:: TASK TO COMPLETE ::
Pictures do not belong in the copy; restate the records below word for word.

(TASK INPUTS)

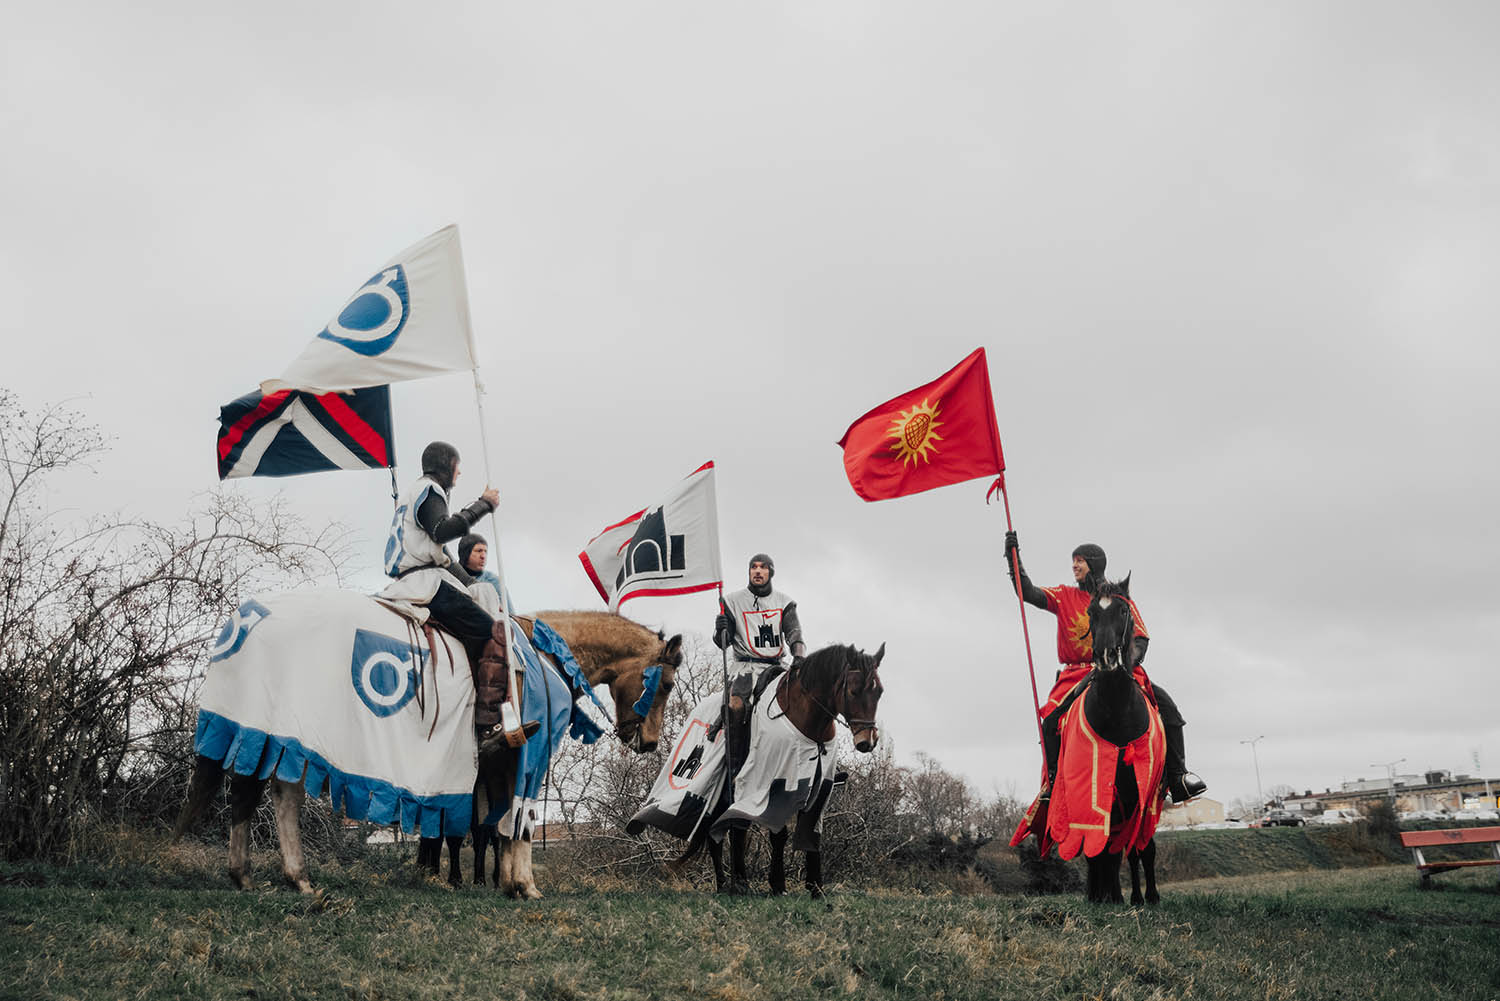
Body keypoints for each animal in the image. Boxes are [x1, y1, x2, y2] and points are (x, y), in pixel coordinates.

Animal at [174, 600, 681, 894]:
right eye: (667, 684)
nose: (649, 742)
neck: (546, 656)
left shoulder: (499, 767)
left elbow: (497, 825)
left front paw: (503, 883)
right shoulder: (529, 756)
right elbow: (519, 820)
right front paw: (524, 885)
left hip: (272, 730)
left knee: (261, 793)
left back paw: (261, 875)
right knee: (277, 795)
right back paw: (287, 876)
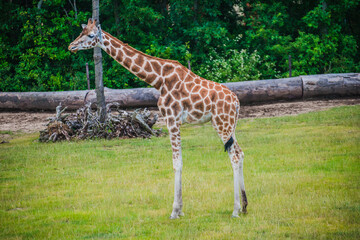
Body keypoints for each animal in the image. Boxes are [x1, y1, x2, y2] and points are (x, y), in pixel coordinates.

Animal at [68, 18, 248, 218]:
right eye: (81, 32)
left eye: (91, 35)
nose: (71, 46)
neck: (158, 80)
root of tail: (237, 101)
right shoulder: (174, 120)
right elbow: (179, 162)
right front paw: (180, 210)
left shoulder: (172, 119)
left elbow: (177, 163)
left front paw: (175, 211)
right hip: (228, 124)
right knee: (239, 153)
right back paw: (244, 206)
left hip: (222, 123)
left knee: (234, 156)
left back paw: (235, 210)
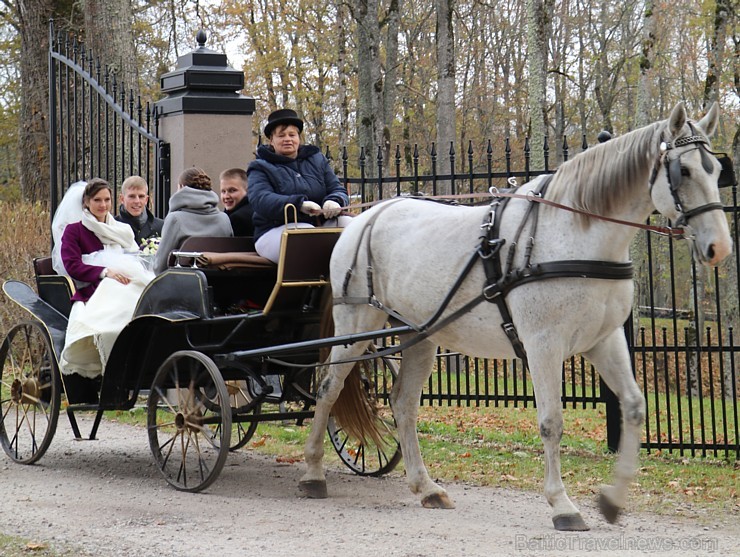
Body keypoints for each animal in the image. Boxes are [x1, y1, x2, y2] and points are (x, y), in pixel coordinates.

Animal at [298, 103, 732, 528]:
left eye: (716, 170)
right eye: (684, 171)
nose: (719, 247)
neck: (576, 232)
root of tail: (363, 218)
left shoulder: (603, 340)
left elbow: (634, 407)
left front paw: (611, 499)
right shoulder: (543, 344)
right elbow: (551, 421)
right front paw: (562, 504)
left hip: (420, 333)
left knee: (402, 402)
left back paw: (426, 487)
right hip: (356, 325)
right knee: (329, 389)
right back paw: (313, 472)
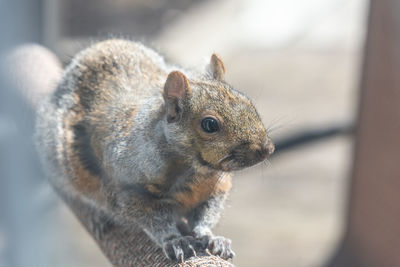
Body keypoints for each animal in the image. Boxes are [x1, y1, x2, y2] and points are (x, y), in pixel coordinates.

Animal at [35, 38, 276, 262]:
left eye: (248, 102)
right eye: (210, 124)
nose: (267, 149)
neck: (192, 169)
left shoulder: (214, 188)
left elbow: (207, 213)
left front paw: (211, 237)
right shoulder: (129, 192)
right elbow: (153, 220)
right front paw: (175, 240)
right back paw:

(End TASK INPUTS)

:: EXERCISE RESPONSE ::
Body keypoints for each animal in the image. Boxes are [x1, y1, x2, y2] and points are (x, y), in pixel coordinates.

Animal at [174, 600, 681, 894]:
right eye: (667, 684)
nose: (649, 742)
neck: (546, 656)
left shoulder: (499, 767)
left elbow: (497, 825)
left front paw: (503, 883)
right shoulder: (529, 756)
right elbow: (519, 820)
right front paw: (524, 885)
left hip: (272, 730)
left knee: (261, 793)
left back paw: (261, 875)
right knee: (277, 795)
right back paw: (287, 876)
Body keypoints for each animal in the image. Boxes are [x1, y1, x2, y2] and points are (x, y), in pixel coordinates.

Animal at [68, 18, 248, 218]:
right eye: (81, 32)
left eye: (91, 35)
nose: (71, 46)
neck: (158, 80)
root of tail: (237, 101)
right shoulder: (174, 120)
right elbow: (179, 162)
right front paw: (180, 210)
left shoulder: (172, 119)
left elbow: (177, 163)
left front paw: (175, 211)
right hip: (228, 124)
right knee: (239, 153)
right back paw: (244, 206)
left hip: (222, 123)
left knee: (234, 156)
left back paw: (235, 210)
Body keypoints for each animal in the image. Boxes are [x1, y1, x2, y2] and points are (x, y), in pixel coordinates.

Animal at [298, 103, 732, 528]:
left eye: (716, 170)
right eye: (684, 171)
nose: (719, 247)
neck: (576, 232)
root of tail: (363, 218)
left shoulder: (603, 340)
left elbow: (634, 407)
left front paw: (611, 499)
right shoulder: (543, 344)
right elbow: (551, 421)
right front paw: (562, 504)
left hip: (420, 333)
left knee: (402, 402)
left back paw: (426, 487)
right hip: (356, 325)
right knee: (329, 389)
right back paw: (313, 472)
Body keypoints for each animal in the image. Boxes are [x1, y1, x2, y2] and points are (x, y), in pixel coordinates.

Animal at [35, 38, 276, 262]:
left eye: (248, 102)
right eye: (210, 124)
nose: (267, 149)
neck: (192, 169)
left shoulder: (214, 188)
left elbow: (207, 213)
left front paw: (211, 237)
right shoulder: (129, 192)
right elbow: (153, 220)
right front paw: (175, 240)
right back paw:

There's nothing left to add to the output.